Israel's Expulsion Of Terror Kin A First
Israel expelled two Palestinians from the West Bank to the Gaza Strip on Wednesday — an unprecedented step hailed by the military as a powerful deterrent against suicide bombings and condemned by human rights groups as a violation of international law.
The pair reached the Israeli side of the Erez crossing into Gaza before noon Wednesday, and waited to be escorted through a long walkway into Palestinian-controlled territory, Palestinian security officials said.
But the deportation -- Israel's first use of the internationally condemned tactic during a Palestinian uprising -- coincided with signs of movement on the political front.
Sharon said in a newspaper interview he had agreed to hold his first high-level talks with the Palestinians in months in a bid to reopen dialogue aimed at ending nearly two years of conflict.
Intisar and Kifah Ajouri, brother and sister of a militiaman who dispatched two suicide bombers to Tel Aviv in July, were driven by Israeli troops into the Gaza Strip via backroads, to avoid journalists waiting at the main Erez crossing into the strip.
Each had been given 1,000 shekels ($212) by Israel as an "adjustment grant" for their two-year internal exile in Gaza. Relatives said the two — Kifah is a house painter and Intisar a pharmacist — would try to adjust to their new lives.

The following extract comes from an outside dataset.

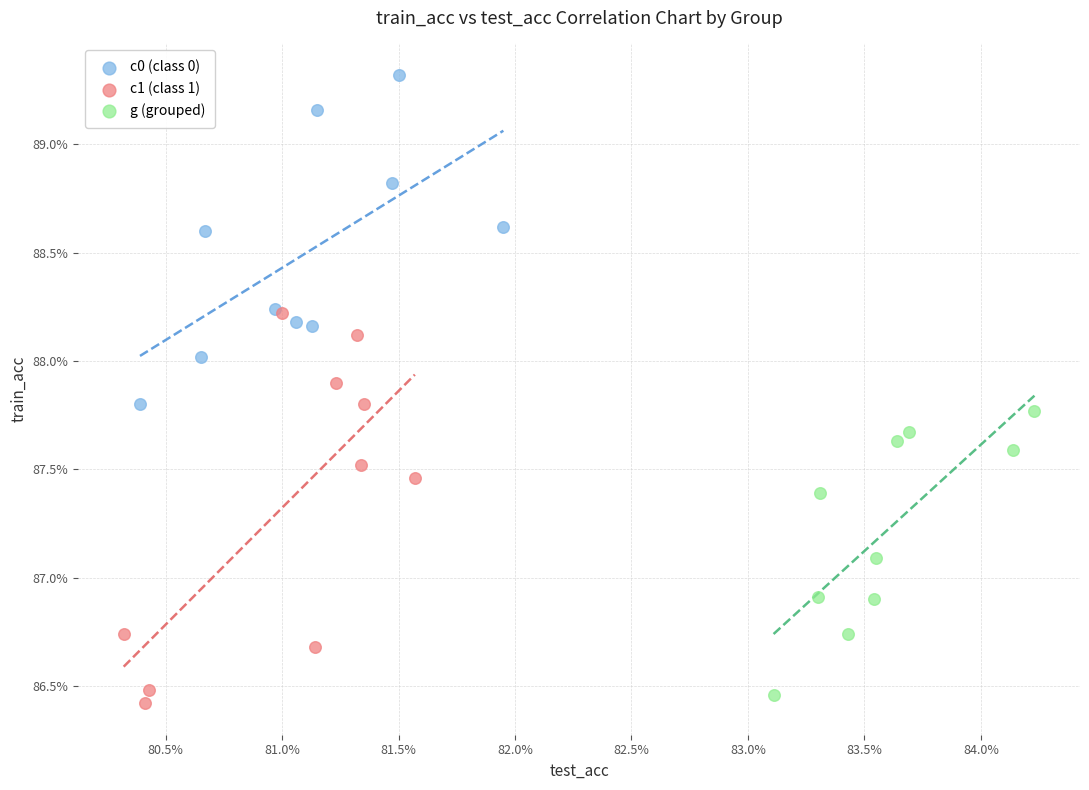

Which series contains the lowest Y value?

c1 (class 1)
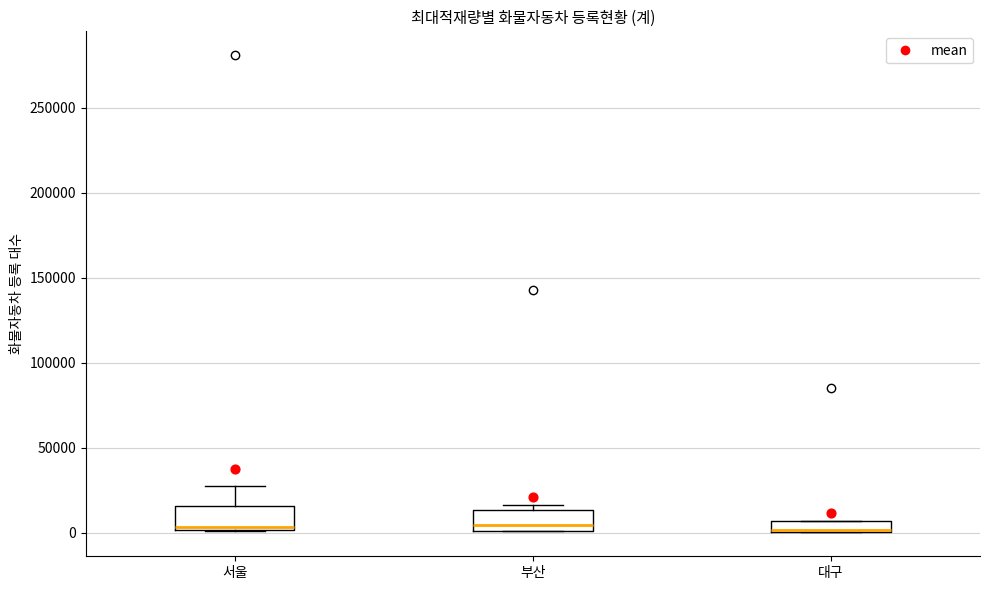

Where does the median line of the box for 서울 sit on the y-axis? The values are not printed on the chart, so give them approximately, as read against the axis.

5000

Israel's Supreme Court paved the way for the expulsions when it decided in a landmark ruling Tuesday that the military can force relatives of Palestinian terror suspects out of the West Bank, as long as it proves they pose a security threat.

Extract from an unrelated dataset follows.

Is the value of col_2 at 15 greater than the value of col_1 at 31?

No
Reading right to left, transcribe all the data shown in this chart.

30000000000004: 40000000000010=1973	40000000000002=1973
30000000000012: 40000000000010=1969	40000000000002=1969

The court ruled that Intisar and Kifah Ajouri helped their brother, Ali Ajouri, dispatch two suicide bombers to Tel Aviv on July 17. Four foreign workers and two Israelis were killed in the attack. The judges said Intisar sewed the bomb belts and Kifah stood watch as his brother moved explosives between hiding places. Ali Ajouri was killed in an Israeli military strike Aug. 6.

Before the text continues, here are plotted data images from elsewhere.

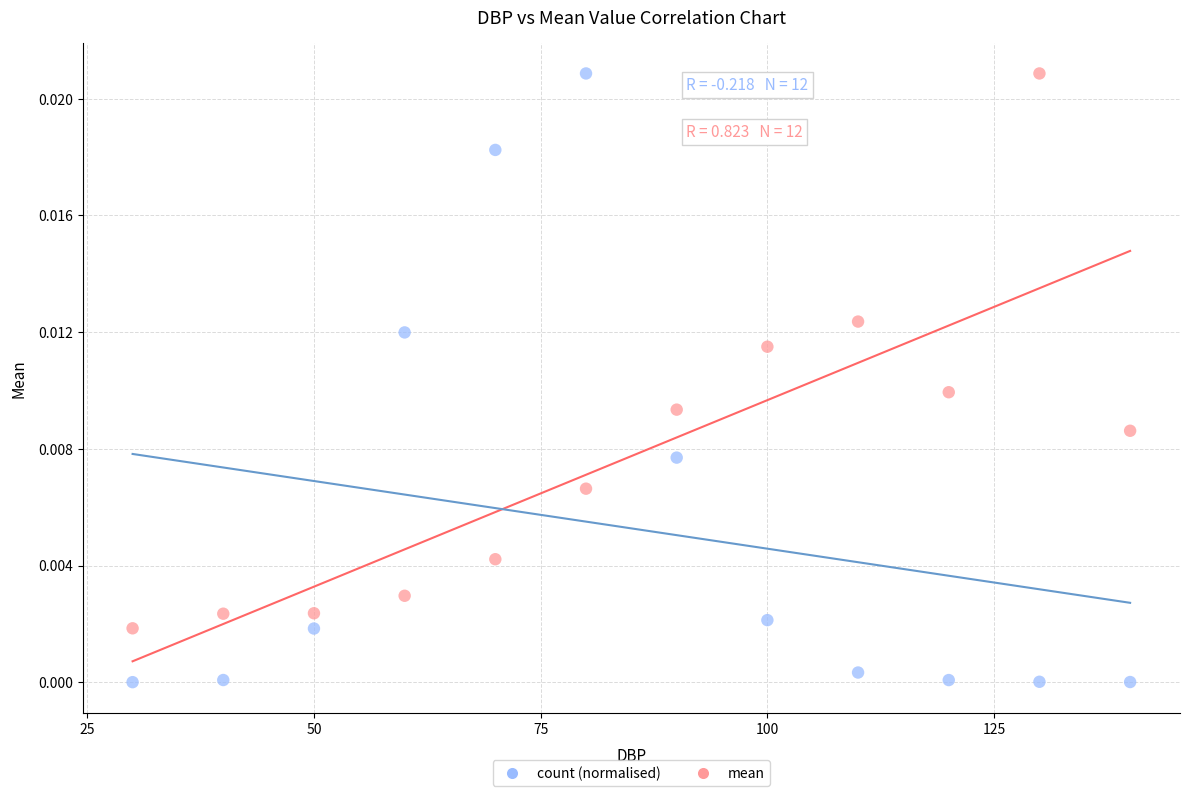

What is the X range (max minus min) for the scatter plot?

110.0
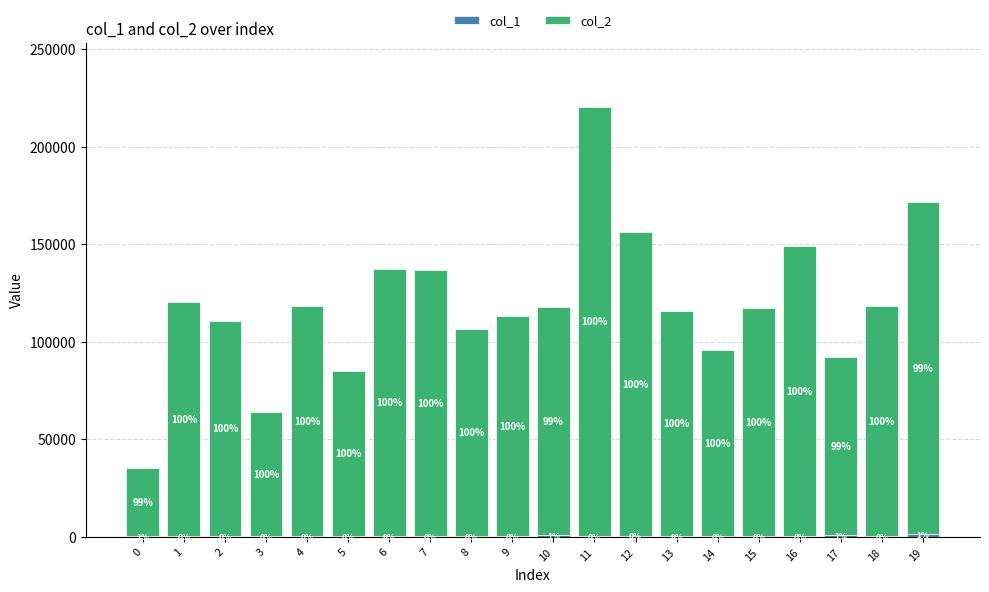

What is the highest value of the col_1 series?

1643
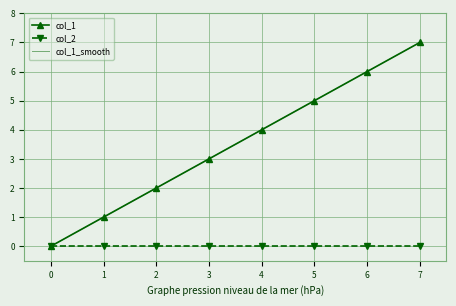

True or false: col_2 and col_1_smooth cross at least once.

False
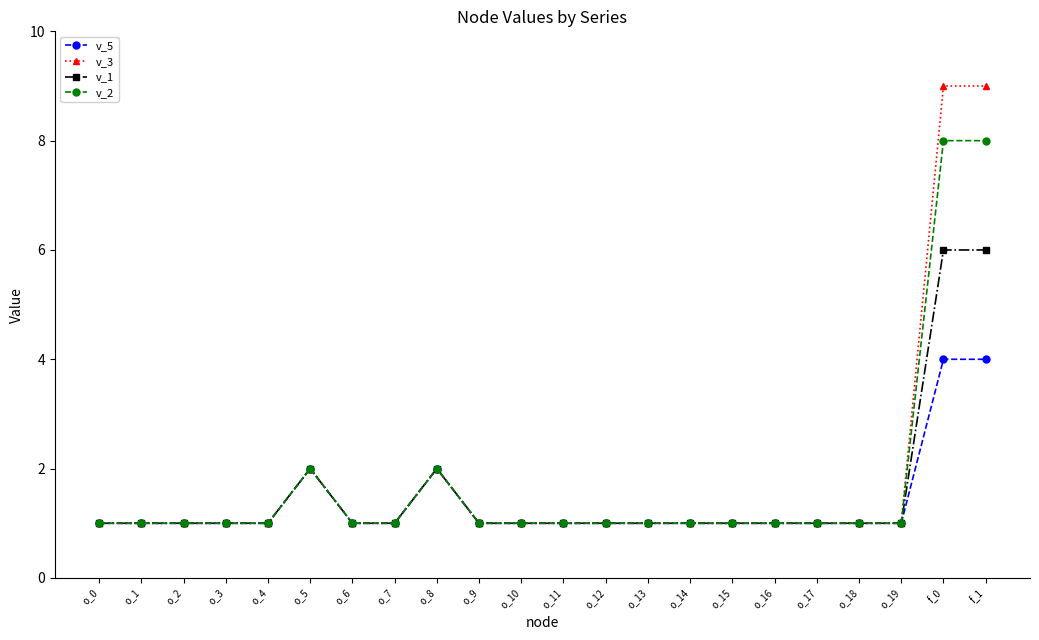

What position from the left is o_12?

13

The military argued that expulsions create a powerful deterrent, while human rights groups said the court decision validates a practice that amounts to collective punishment and violates international law.
Israeli Defense Minister Binyamin Ben-Eliezer said Wednesday that the military might expel additional relatives of terror suspects.
On Wednesday morning, the Ajouris were driven in a convoy of jeeps and prison vans from two Israeli prisons to a military base in the West Bank where they bid farewell to relatives. The two were led into the backyard of the base, where soldiers removed their shackles and handcuffs.
Expulsions are one of the measures the Israeli military is trying out to stem the tide of suicide bomb attacks that has swept over Israel during two years of fighting.
Israeli military commanders say the threat of expulsion, together with the destruction of family homes of bombers, creates a deterrent. They say there have already been cases of families stopping Palestinians from carrying out attacks for fear of Israeli punishment.
Human rights lawyers say they fear the court ruling could open the door to a creeping population transfer to Gaza, which is fenced in and much easier for Israel to control. All suicide bombers in the past two years have come from West Bank, from which Palestinians can still reach Israel on backroads, despite closures.
Lawyer Leah Tzemel, who represented two of the petitioners, said the court decision might get Israel entangled with the Hague-based International Criminal Court.
Human rights lawyers said expulsion violates the Geneva Conventions, which forbid "deportations of protected persons from occupied territory to the territory of the occupying power or to that of any other country."
The London-based human rights group Amnesty International called the expulsion a violation of international norms.
"This is a war crime," Palestinian cabinet minister Saeb Erekat said, accusing Israel of invoking "the law of the jungle."
"It has replaced international legitimacy with collective punishment and systematic state terror," he said.
Hamas, the militant group behind suicide bombings that have killed scores of Israelis, vowed to retaliate against the expulsions by mounting further attacks.
Despite that, Sharon said in excerpts of an interview published on Wednesday he had agreed to meet a leading Palestinian official who had proposed a "renewal of dialogue."
A senior political source confirmed Sharon had agreed to talks with a "political leader" but had declined to identify the Palestinian or elaborate on the nature or timing of the meeting.
Since taking office in 2001, Sharon has refused to meet Palestinian President Yasser Arafat.
The move by Sharon, who had conditioned such talks on the Palestinians ending violence and implementing sweeping reforms, followed Palestinian Interior Minister Abdel Razzak al-Yahya's demands that Palestinian militants halt all attacks on Israelis.
"I agreed to meet with a top Palestinian personality," Sharon was quoted as saying.